ECLI:NL:RBDHA:2024:6375
Rechtbank Den Haag
- Eerste aanleg - enkelvoudig
- Rechtspraak.nl
Beoordeling van het beroep tegen het niet in behandeling nemen van een asielaanvraag op basis van de Dublinverordening en medische omstandigheden
In deze uitspraak van de Rechtbank Den Haag op 15 maart 2024, wordt het beroep van eiser tegen het niet in behandeling nemen van zijn aanvraag voor een verblijfsvergunning asiel voor bepaalde tijd beoordeeld. De staatssecretaris van Justitie en Veiligheid had de aanvraag op 19 februari 2024 afgewezen, met het argument dat Frankrijk verantwoordelijk was voor de behandeling van de aanvraag. Eiser, vertegenwoordigd door zijn gemachtigde mr. L. Sinoo, had zich afgemeld voor de zitting op 12 maart 2024, waar de gemachtigde van de staatssecretaris, mr. M. de Jong, wel aanwezig was.

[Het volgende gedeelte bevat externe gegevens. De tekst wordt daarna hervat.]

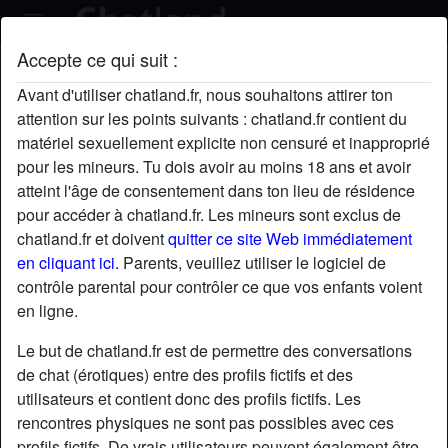
Accepte ce qui suit :
rafael's profil
Avant d'utiliser chatland.fr, nous souhaitons attirer ton
attention sur les points suivants : chatland.fr contient du
matériel sexuellement explicite non censuré et inapproprié
pour les mineurs. Tu dois avoir au moins 18 ans et avoir
atteint l'âge de consentement dans ton lieu de résidence
pour accéder à chatland.fr. Les mineurs sont exclus de
chatland.fr et doivent
quitter ce site Web immédiatement
en cliquant ici.
Parents, veuillez utiliser le logiciel de
contrôle parental pour contrôler ce que vos enfants voient
en ligne.
Le but de chatland.fr est de permettre des conversations
de chat (érotiques) entre des profils fictifs et des
utilisateurs et contient donc des profils fictifs. Les
rencontres physiques ne sont pas possibles avec ces
star
chat
Ajouter
Discuter !
profils fictifs. De vrais utilisateurs peuvent également être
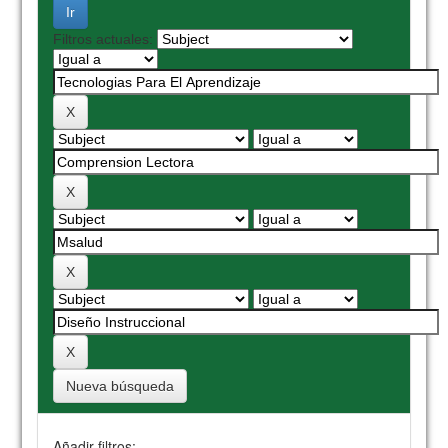
Filtros actuales:
Nueva búsqueda
Añadir filtros:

De rechtbank oordeelt dat de staatssecretaris terecht heeft besloten de aanvraag niet in behandeling te nemen, op basis van de Dublinverordening. Eiser had aangevoerd dat het besluit onzorgvuldig tot stand was gekomen, omdat er geen uitstel was verleend voor het indienen van een zienswijze en er onvoldoende onderzoek was gedaan naar zijn medische situatie. De rechtbank concludeert echter dat de staatssecretaris voldoende rekening heeft gehouden met de belangen van eiser en dat de afwijzing van het verzoek om uitstel terecht was. Eiser had geen overtuigende argumenten aangedragen die de staatssecretaris zouden verplichten om de aanvraag wel in behandeling te nemen.
Daarnaast heeft eiser een beroep gedaan op het arrest C.K. van het Hof van Justitie, waarin wordt gesteld dat overdracht naar een andere lidstaat niet mag plaatsvinden als dit ernstige gevolgen heeft voor de gezondheid van de betrokken persoon. De rechtbank oordeelt dat de staatssecretaris op basis van het interstatelijk vertrouwensbeginsel mag aannemen dat eiser in Frankrijk adequate medische zorg zal ontvangen. Eiser heeft geen bewijs geleverd dat zijn situatie in Frankrijk onaanvaardbaar zou zijn. De rechtbank verklaart het beroep ongegrond, wat betekent dat de beslissing van de staatssecretaris in stand blijft en eiser geen proceskostenvergoeding ontvangt.